The answer must consist of every line below containing "sito".
***** INPUT MATERIAL
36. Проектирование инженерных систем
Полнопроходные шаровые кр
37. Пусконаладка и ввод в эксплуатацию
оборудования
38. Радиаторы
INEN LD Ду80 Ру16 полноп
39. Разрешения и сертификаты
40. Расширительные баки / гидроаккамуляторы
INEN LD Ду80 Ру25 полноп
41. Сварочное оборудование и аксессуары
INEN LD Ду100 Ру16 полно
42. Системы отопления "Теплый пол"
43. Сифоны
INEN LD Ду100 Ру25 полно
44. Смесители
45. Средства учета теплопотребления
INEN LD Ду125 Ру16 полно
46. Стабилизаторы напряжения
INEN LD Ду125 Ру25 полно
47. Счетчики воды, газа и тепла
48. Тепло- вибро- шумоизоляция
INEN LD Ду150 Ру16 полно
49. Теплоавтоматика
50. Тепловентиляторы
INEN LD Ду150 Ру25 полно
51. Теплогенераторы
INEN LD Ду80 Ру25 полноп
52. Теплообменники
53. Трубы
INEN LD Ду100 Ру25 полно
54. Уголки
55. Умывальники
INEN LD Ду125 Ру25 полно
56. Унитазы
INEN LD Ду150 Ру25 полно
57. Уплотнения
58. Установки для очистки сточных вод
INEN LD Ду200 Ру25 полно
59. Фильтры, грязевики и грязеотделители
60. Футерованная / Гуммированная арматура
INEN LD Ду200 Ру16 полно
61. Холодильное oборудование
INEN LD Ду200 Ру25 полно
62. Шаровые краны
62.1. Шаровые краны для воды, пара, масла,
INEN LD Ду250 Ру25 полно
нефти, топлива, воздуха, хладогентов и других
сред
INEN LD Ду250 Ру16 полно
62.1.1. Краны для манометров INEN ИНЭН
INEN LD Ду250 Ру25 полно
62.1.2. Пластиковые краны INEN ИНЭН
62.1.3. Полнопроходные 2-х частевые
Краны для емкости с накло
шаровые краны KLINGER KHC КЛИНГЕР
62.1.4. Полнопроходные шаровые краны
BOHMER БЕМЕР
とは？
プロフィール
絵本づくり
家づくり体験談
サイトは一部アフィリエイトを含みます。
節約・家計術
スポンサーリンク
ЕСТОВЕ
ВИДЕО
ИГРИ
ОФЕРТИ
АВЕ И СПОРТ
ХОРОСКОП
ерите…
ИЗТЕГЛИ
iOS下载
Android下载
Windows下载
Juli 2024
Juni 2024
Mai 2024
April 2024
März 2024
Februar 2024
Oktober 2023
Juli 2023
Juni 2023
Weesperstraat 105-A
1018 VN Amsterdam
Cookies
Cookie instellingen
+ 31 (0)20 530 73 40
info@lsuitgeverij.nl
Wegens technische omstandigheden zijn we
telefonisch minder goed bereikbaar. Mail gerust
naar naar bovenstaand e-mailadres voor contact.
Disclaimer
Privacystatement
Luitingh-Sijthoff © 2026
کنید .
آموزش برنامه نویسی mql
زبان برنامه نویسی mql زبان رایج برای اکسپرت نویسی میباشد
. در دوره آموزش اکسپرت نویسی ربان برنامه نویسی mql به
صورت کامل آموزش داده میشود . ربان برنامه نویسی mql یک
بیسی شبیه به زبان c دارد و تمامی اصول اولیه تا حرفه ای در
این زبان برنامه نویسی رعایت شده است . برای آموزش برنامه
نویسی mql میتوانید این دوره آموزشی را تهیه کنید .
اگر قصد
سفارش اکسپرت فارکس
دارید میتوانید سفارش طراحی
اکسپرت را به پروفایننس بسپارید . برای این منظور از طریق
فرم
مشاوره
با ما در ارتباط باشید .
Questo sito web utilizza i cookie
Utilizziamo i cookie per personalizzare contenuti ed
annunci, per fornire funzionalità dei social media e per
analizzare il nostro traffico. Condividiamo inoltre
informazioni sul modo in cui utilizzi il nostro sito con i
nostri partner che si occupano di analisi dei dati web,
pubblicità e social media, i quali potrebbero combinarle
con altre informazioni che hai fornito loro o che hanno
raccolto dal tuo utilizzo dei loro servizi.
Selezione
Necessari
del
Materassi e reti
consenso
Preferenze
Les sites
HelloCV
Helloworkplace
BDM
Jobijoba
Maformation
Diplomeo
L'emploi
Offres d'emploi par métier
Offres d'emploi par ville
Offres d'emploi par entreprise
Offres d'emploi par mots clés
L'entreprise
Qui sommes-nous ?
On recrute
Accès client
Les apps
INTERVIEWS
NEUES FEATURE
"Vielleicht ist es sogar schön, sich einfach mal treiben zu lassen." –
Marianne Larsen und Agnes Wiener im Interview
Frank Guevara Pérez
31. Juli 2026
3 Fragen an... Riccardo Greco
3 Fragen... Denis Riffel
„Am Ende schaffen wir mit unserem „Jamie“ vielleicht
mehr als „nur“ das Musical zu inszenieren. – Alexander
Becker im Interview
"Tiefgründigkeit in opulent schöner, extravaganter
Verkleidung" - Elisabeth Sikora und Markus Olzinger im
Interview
**********
__COMPLETED TASK__
Questo sito web utilizza i cookie
informazioni sul modo in cui utilizzi il nostro sito con i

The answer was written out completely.